– Название знакомое. Честно говоря, не помню…
– Если не помните, забыли – перечитайте! Очень глубокое произведение. И вообще, я советую вам использовать любую возможность, чтобы читать, пополнять свои знания, а самое главное – облегчать душу! Ведь часто книга рождает отклик в душе и служит целебным, драгоценным бальзамом.
– Но откуда вы книги берете? – спросил я немного удивленно.
– А здесь неплохая библиотека. Благодарю бога, что здесь начальником лагеря человек – достаточно образованный. И когда разбирали старую библиотеку в брошенном городе, он послушал моего совета и книги не сжег, а приказал привезти сюда и сложить в коморке. Есть очень редкие издания.
И увлекшись, Щедров стал называть мне книги, названия которых, спустя много лет, я конечно не помню.
Эта недолгая беседа позволила нам сблизиться и часто проводить вечера вместе. И даже во время каждодневных обязательных работ он находил время подойти ко мне и поговорить. Охрана особенно не препятствовала этому – лишь бы это не бросалось в глаза и не было слишком долго. Наверное, она была предупреждена насчет моего задания.
Удивительно, как много замечал этот человек.
Его восторг перед миром казалось не имел предела! Он восторгался травинкой, кустиком, озером, облаками, птицами…. Даже в ежедневном тяжком труде он находил моральное удовлетворение и смысл.
Помню, как я говорил ему о железных кандалах неволи, когда сердце так тоскует по свободе. А он мне ответил:
– А я не в неволе. Я свободен и здесь!
– Как так? – спросил я, поразившись его ответу.
– Ведь главное в человеке – внутреннее ощущение свободы. Это только внешняя видимость, что я в заключении! Моя душа может летать где угодно…
И действительно он вел себя достаточно свободно и независимо. Он никогда не переходил черту дозволенного, не дерзил начальству, не нарушал общего четко установленного порядка и дисциплины, и, в тоже время, всегда говорил, что думал, и поступал, как велит совесть.
И грубое, жесткое слово в его адрес, готовое сорваться, застывало в горле, и уходило прочь, в глубь!
И когда он говорил что-то важное, выстраданное, свое, смело глядя в глаза самому жестокому офицеру, тот отводил взгляд и не наказывал его.

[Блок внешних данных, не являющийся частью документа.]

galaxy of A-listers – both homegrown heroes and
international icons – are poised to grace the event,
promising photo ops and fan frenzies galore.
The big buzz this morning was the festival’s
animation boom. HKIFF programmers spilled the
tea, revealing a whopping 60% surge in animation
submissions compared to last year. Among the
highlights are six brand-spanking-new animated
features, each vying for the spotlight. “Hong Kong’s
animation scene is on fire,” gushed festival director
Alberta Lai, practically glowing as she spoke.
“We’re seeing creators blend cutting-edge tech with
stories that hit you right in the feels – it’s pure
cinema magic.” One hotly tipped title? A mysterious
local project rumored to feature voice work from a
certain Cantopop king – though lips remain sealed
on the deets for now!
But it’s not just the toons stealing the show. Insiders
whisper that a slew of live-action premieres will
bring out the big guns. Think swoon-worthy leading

Я сам видел, как он ходил к уголовникам. Они орали матом, а он внимательно и спокойно слушал их и что-то говорил, и страшные заточки, занесенные над ним, опускались, все в конце концов переходило на миролюбивый разговор, и участники спора расходились умиротворенные.
К нему не раз приходили за советом, или за помощью. Обычно, он никому не отказывал.
Он мог лечить ладонями: просто прикладывал их к больному месту и человеку делалось легче. При этом он замечал, что не лечит. Он этого не умеет, а только лишь убирает боль, которая серой мышкой убегает далеко в подвалы телесной субстанции. Но, когда он болел, простудившись, то отказывался лечить ладонями, утверждая, что все это бесполезно. В тот день к нему явился сам начальник лагеря Гольц и повелел отправиться в лазарет.
Спустя четыре дня Щедров уже работал на участке наравне со всеми.
Немало было переговорено нами о жизни, об окружающем мире… Всего из этих разговоров я припомнить не могу, но кое-что врезалось в память навсегда.
Он говорил:
– Огромная сила таится в ощущении гармонии мира. Необходимо эту гармонию находить и чувствовать во всем, быть пропитанным ею, как окружающим нас воздухом.
Как-то мы с ним говорили о тяжелом времени, в котором мы живем.
Щедров утверждал, что добро и зло, счастье и несчастье чередуются, и в годину печали и неудачи необходимо надеяться на то, что счастливые дни придут.
Он процитировал из «Фауста» строчку, которую я запомнил:
Пусть чередуются весь век
Счастливый рок и рок несчастный.
В неутомимости всечасной
Себя находит человек.
Как-то работая на распилке огромных стволов дерева, я спросил Щедрова, как он оказался здесь?
Оставив взвизгнувшую пилу, он вытер пот со лба, и ответил:
– Он посадил меня. Я ведь знал его! Мы вместе были в ссылке в Томской губернии.
Я понял, что он говорил о вожде. Тогда многое становилось понятным. Я узнал, что Щедров – член партии большевиков.